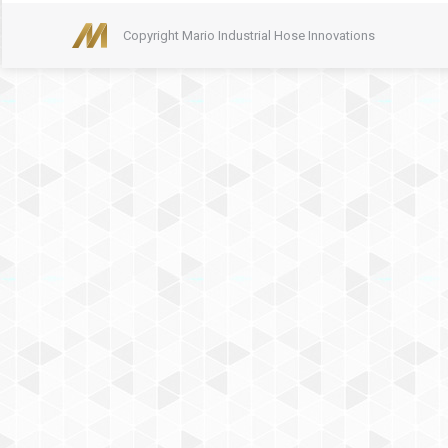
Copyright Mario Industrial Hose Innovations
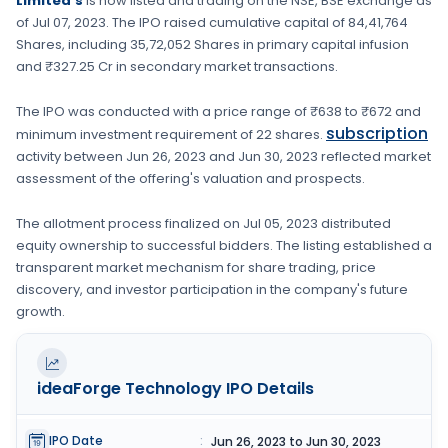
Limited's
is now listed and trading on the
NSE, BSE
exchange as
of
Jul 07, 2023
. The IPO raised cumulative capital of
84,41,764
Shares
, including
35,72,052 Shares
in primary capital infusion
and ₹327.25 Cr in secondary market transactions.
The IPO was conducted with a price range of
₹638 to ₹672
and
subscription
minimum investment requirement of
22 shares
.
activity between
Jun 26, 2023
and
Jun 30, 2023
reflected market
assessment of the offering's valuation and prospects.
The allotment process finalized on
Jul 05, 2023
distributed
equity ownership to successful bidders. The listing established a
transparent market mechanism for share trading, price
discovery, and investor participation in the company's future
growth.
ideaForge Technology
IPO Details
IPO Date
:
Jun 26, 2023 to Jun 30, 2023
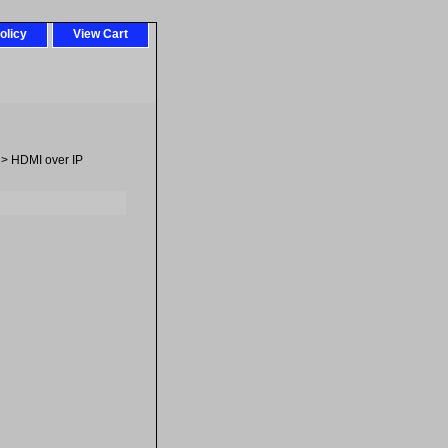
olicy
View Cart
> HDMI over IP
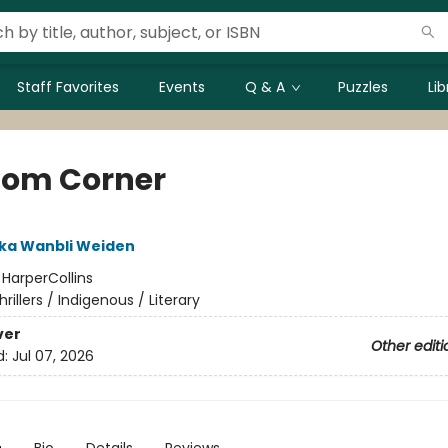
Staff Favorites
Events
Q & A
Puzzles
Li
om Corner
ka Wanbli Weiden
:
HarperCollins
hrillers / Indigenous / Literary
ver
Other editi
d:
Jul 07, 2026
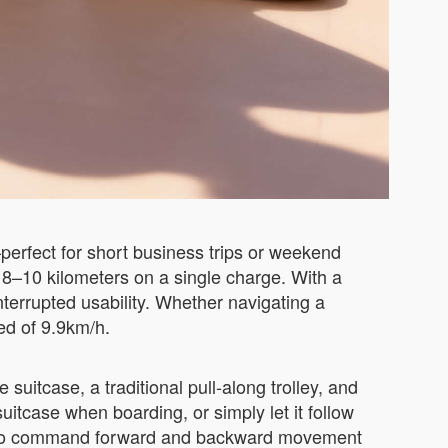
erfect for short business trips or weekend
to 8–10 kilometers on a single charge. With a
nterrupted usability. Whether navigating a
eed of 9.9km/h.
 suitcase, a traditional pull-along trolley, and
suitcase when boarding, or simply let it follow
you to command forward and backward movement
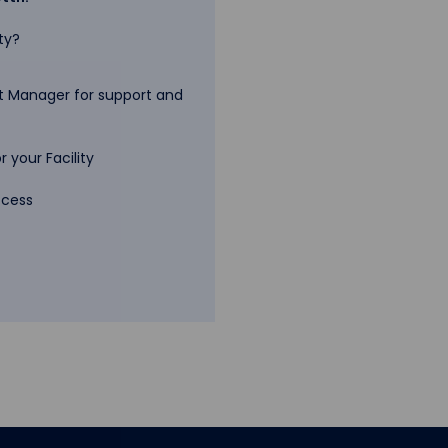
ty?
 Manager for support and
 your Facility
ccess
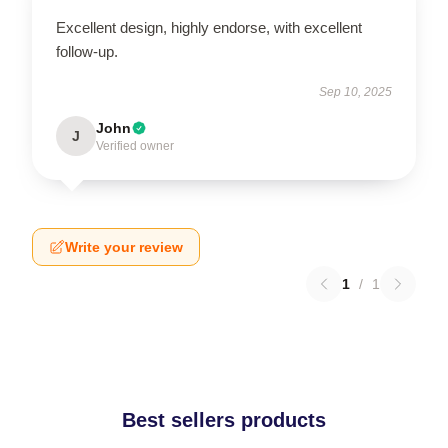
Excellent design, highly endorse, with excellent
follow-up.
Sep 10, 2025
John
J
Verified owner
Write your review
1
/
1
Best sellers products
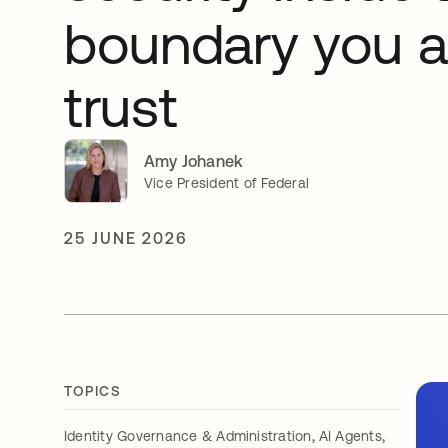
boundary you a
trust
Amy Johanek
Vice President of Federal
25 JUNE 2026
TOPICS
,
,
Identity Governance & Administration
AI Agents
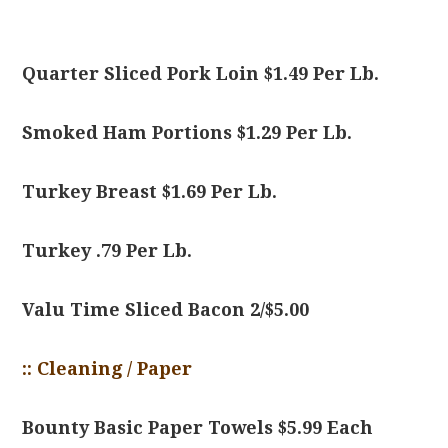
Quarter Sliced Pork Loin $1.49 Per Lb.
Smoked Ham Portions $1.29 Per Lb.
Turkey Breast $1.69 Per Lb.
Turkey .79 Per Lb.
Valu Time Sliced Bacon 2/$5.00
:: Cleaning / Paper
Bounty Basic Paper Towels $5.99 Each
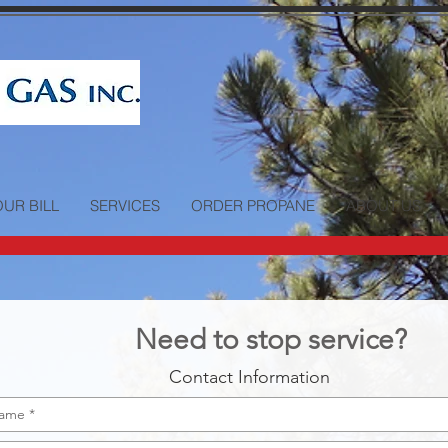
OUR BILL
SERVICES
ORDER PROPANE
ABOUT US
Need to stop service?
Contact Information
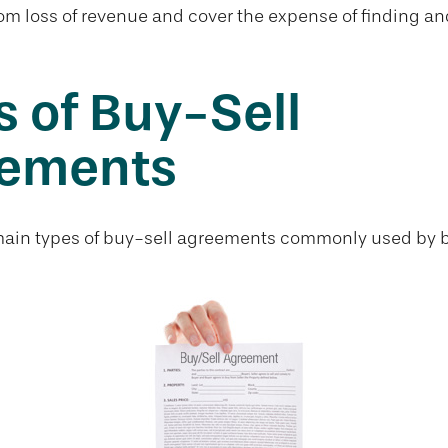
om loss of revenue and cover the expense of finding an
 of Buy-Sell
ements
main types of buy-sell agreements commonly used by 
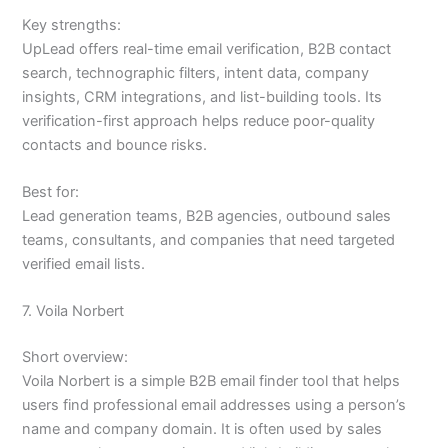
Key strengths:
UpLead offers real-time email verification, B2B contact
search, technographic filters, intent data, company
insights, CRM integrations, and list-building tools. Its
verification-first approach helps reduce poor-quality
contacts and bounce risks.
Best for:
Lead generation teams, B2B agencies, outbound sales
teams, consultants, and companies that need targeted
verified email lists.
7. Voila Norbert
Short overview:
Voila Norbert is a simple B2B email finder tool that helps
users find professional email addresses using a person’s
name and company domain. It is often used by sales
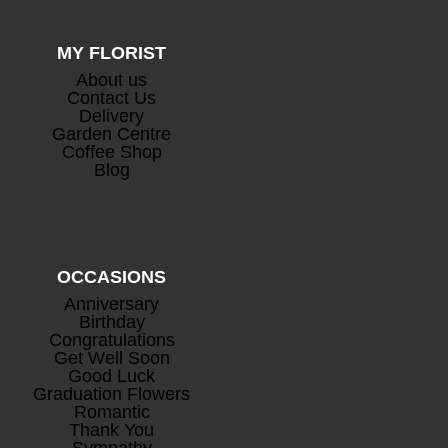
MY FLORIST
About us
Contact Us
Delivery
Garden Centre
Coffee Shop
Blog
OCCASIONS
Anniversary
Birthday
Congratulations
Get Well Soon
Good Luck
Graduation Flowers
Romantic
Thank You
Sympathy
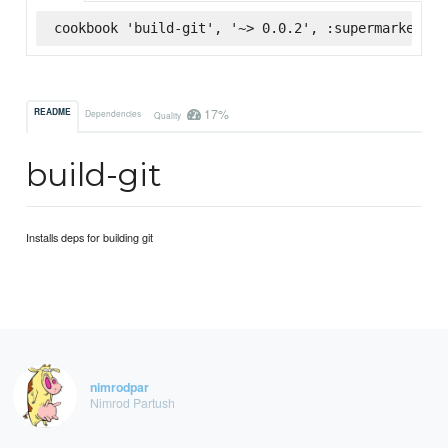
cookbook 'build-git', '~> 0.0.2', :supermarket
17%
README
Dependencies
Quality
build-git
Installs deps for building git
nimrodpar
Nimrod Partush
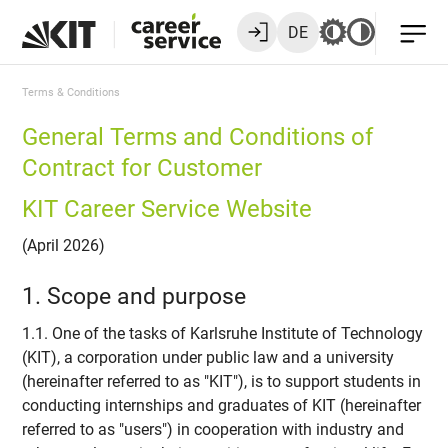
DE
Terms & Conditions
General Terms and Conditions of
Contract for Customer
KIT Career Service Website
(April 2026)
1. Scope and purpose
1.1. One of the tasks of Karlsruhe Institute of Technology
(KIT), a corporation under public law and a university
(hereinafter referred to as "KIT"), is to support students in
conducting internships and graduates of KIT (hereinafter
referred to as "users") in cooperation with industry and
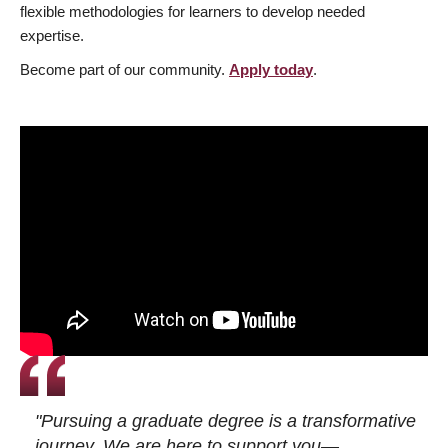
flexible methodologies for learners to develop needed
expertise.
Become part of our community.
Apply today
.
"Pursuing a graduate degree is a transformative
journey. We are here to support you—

────────────────────

[TO DO]: Copy the text read from each of the records above character for character and line by line, and leave the pictures out.

[TASK OUTPUT]:
Copyright Mario Industrial Hose Innovations
Limited's
is now listed and trading on the
NSE, BSE
exchange as
of
Jul 07, 2023
. The IPO raised cumulative capital of
84,41,764
Shares
, including
35,72,052 Shares
in primary capital infusion
and ₹327.25 Cr in secondary market transactions.
The IPO was conducted with a price range of
₹638 to ₹672
and
subscription
minimum investment requirement of
22 shares
.
activity between
Jun 26, 2023
and
Jun 30, 2023
reflected market
assessment of the offering's valuation and prospects.
The allotment process finalized on
Jul 05, 2023
distributed
equity ownership to successful bidders. The listing established a
transparent market mechanism for share trading, price
discovery, and investor participation in the company's future
growth.
ideaForge Technology
IPO Details
IPO Date
:
Jun 26, 2023 to Jun 30, 2023
olicy
View Cart
> HDMI over IP
Staff Favorites
Events
Q & A
Puzzles
Li
om Corner
ka Wanbli Weiden
:
HarperCollins
hrillers / Indigenous / Literary
ver
Other editi
d:
Jul 07, 2026
erfect for short business trips or weekend
to 8–10 kilometers on a single charge. With a
nterrupted usability. Whether navigating a
eed of 9.9km/h.
 suitcase, a traditional pull-along trolley, and
suitcase when boarding, or simply let it follow
you to command forward and backward movement
ty?
 Manager for support and
 your Facility
ccess
Excellent design, highly endorse, with excellent
follow-up.
Sep 10, 2025
John
J
Verified owner
Write your review
1
/
1
Best sellers products
boundary you a
trust
Amy Johanek
Vice President of Federal
25 JUNE 2026
TOPICS
,
,
Identity Governance & Administration
AI Agents
Quarter Sliced Pork Loin $1.49 Per Lb.
Smoked Ham Portions $1.29 Per Lb.
Turkey Breast $1.69 Per Lb.
Turkey .79 Per Lb.
Valu Time Sliced Bacon 2/$5.00
:: Cleaning / Paper
Bounty Basic Paper Towels $5.99 Each
OUR BILL
SERVICES
ORDER PROPANE
ABOUT US
Need to stop service?
Contact Information
om loss of revenue and cover the expense of finding an
 of Buy-Sell
ements
main types of buy-sell agreements commonly used by 
Key strengths:
UpLead offers real-time email verification, B2B contact
search, technographic filters, intent data, company
insights, CRM integrations, and list-building tools. Its
verification-first approach helps reduce poor-quality
contacts and bounce risks.
Best for:
Lead generation teams, B2B agencies, outbound sales
teams, consultants, and companies that need targeted
verified email lists.
7. Voila Norbert
Short overview:
Voila Norbert is a simple B2B email finder tool that helps
users find professional email addresses using a person’s
name and company domain. It is often used by sales
MY FLORIST
About us
Contact Us
Delivery
Garden Centre
Coffee Shop
Blog
OCCASIONS
Anniversary
Birthday
Congratulations
Get Well Soon
Good Luck
Graduation Flowers
Romantic
Thank You
Sympathy
cookbook 'build-git', '~> 0.0.2', :supermarket
17%
README
Dependencies
Quality
build-git
Installs deps for building git
nimrodpar
Nimrod Partush
DE
Terms & Conditions
General Terms and Conditions of
Contract for Customer
KIT Career Service Website
(April 2026)
1. Scope and purpose
1.1. One of the tasks of Karlsruhe Institute of Technology
(KIT), a corporation under public law and a university
(hereinafter referred to as "KIT"), is to support students in
conducting internships and graduates of KIT (hereinafter
referred to as "users") in cooperation with industry and
flexible methodologies for learners to develop needed
expertise.
Become part of our community.
Apply today
.
"Pursuing a graduate degree is a transformative
journey. We are here to support you—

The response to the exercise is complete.